**RECORDED DATA**

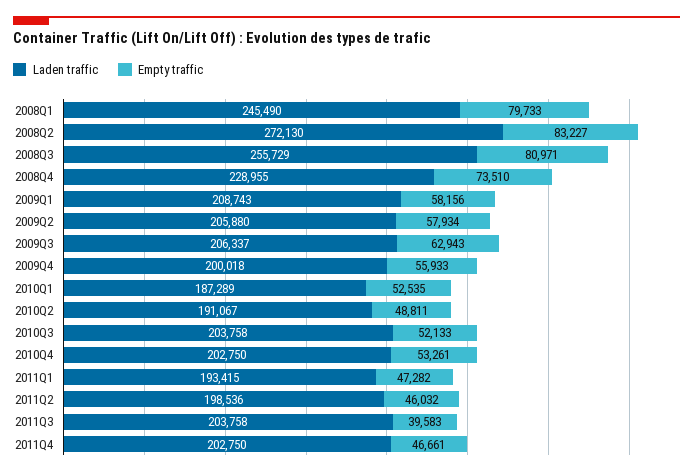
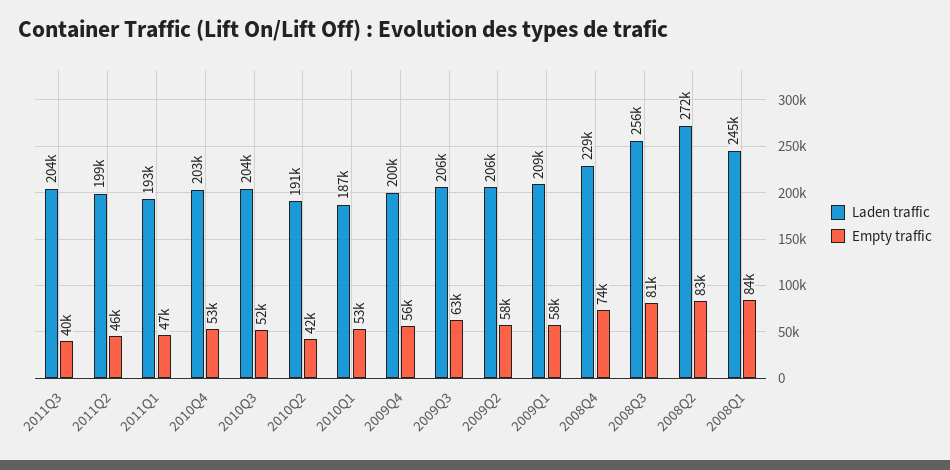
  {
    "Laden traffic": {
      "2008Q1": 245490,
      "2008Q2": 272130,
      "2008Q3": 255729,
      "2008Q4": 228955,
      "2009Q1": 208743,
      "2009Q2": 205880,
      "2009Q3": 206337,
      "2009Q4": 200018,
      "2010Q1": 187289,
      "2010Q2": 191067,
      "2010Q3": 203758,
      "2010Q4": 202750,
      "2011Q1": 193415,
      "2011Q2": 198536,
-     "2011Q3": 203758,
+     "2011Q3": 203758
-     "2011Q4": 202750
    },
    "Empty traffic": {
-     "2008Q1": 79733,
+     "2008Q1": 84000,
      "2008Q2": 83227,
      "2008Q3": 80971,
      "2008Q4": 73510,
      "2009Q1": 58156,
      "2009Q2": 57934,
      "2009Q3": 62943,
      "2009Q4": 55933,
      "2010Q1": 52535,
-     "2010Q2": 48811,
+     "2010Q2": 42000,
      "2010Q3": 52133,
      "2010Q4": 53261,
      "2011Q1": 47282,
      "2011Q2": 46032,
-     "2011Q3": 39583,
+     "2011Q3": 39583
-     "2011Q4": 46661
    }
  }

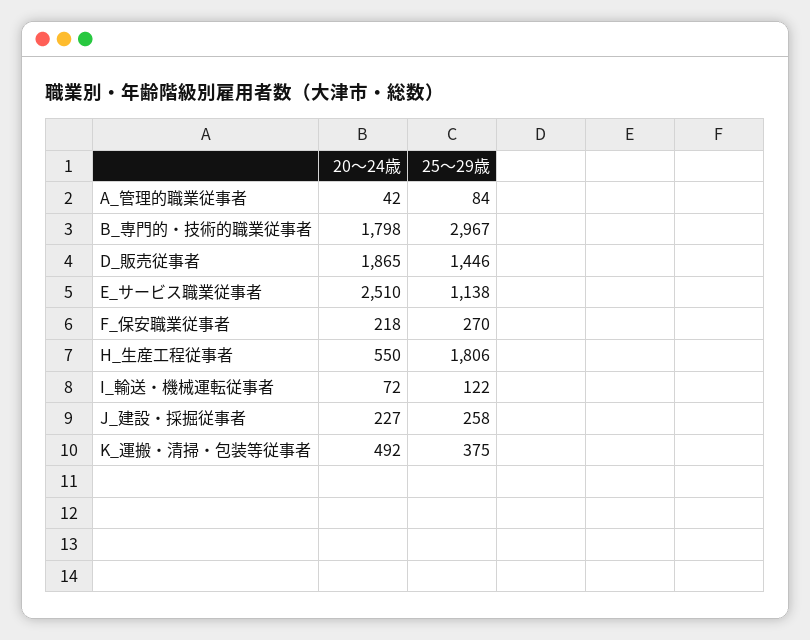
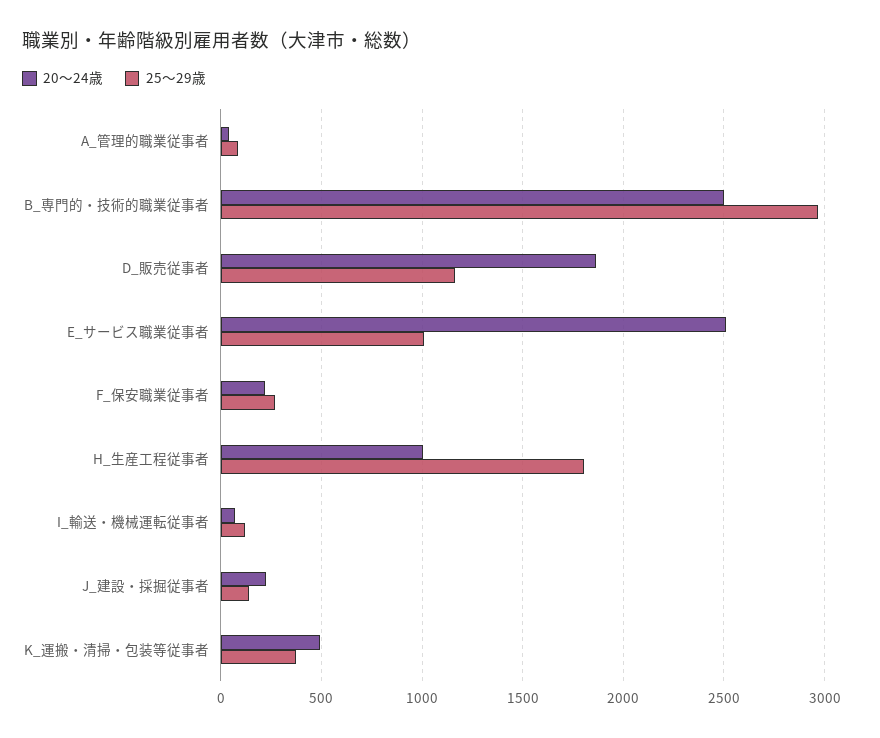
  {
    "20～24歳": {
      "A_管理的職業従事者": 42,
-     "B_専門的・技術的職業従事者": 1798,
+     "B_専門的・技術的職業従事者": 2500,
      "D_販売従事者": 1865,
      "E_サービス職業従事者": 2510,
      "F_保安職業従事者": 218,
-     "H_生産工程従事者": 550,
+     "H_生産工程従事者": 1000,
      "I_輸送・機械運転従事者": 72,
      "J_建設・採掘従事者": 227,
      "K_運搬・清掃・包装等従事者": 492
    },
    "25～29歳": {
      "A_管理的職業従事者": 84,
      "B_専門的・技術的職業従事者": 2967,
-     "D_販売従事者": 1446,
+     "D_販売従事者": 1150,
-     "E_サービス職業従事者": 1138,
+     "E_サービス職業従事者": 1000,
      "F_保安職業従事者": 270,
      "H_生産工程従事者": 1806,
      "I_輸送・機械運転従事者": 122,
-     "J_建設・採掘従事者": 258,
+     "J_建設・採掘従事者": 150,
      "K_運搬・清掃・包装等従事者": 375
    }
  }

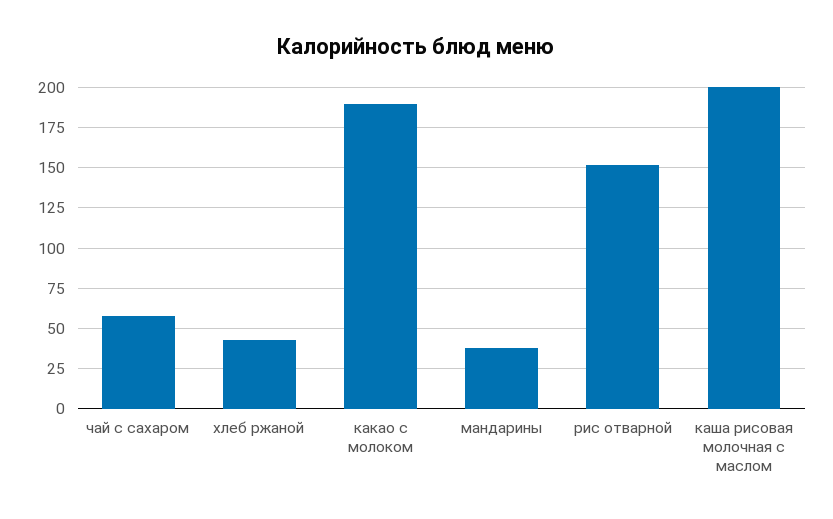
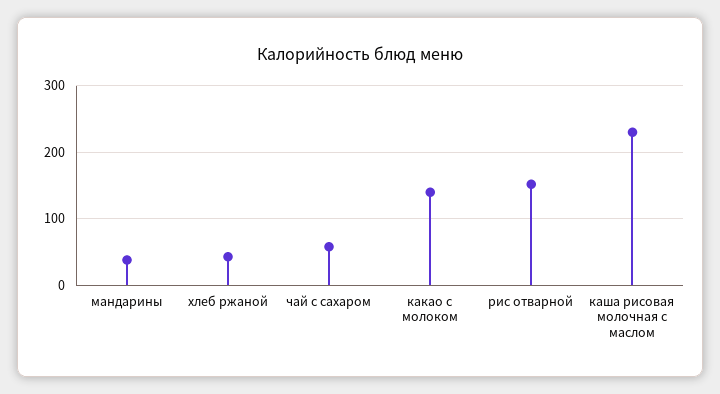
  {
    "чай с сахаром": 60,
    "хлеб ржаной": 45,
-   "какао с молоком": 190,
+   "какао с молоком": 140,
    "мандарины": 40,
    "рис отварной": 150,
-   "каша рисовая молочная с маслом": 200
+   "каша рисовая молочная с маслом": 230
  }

**TASK TO CARRY OUT**
Could the listing above be transcribed exactly, with the pictures left out?

**ANSWER BOX**
  {
    "Laden traffic": {
      "2008Q1": 245490,
      "2008Q2": 272130,
      "2008Q3": 255729,
      "2008Q4": 228955,
      "2009Q1": 208743,
      "2009Q2": 205880,
      "2009Q3": 206337,
      "2009Q4": 200018,
      "2010Q1": 187289,
      "2010Q2": 191067,
      "2010Q3": 203758,
      "2010Q4": 202750,
      "2011Q1": 193415,
      "2011Q2": 198536,
-     "2011Q3": 203758,
+     "2011Q3": 203758
-     "2011Q4": 202750
    },
    "Empty traffic": {
-     "2008Q1": 79733,
+     "2008Q1": 84000,
      "2008Q2": 83227,
      "2008Q3": 80971,
      "2008Q4": 73510,
      "2009Q1": 58156,
      "2009Q2": 57934,
      "2009Q3": 62943,
      "2009Q4": 55933,
      "2010Q1": 52535,
-     "2010Q2": 48811,
+     "2010Q2": 42000,
      "2010Q3": 52133,
      "2010Q4": 53261,
      "2011Q1": 47282,
      "2011Q2": 46032,
-     "2011Q3": 39583,
+     "2011Q3": 39583
-     "2011Q4": 46661
    }
  }

  {
    "20～24歳": {
      "A_管理的職業従事者": 42,
-     "B_専門的・技術的職業従事者": 1798,
+     "B_専門的・技術的職業従事者": 2500,
      "D_販売従事者": 1865,
      "E_サービス職業従事者": 2510,
      "F_保安職業従事者": 218,
-     "H_生産工程従事者": 550,
+     "H_生産工程従事者": 1000,
      "I_輸送・機械運転従事者": 72,
      "J_建設・採掘従事者": 227,
      "K_運搬・清掃・包装等従事者": 492
    },
    "25～29歳": {
      "A_管理的職業従事者": 84,
      "B_専門的・技術的職業従事者": 2967,
-     "D_販売従事者": 1446,
+     "D_販売従事者": 1150,
-     "E_サービス職業従事者": 1138,
+     "E_サービス職業従事者": 1000,
      "F_保安職業従事者": 270,
      "H_生産工程従事者": 1806,
      "I_輸送・機械運転従事者": 122,
-     "J_建設・採掘従事者": 258,
+     "J_建設・採掘従事者": 150,
      "K_運搬・清掃・包装等従事者": 375
    }
  }

  {
    "чай с сахаром": 60,
    "хлеб ржаной": 45,
-   "какао с молоком": 190,
+   "какао с молоком": 140,
    "мандарины": 40,
    "рис отварной": 150,
-   "каша рисовая молочная с маслом": 200
+   "каша рисовая молочная с маслом": 230
  }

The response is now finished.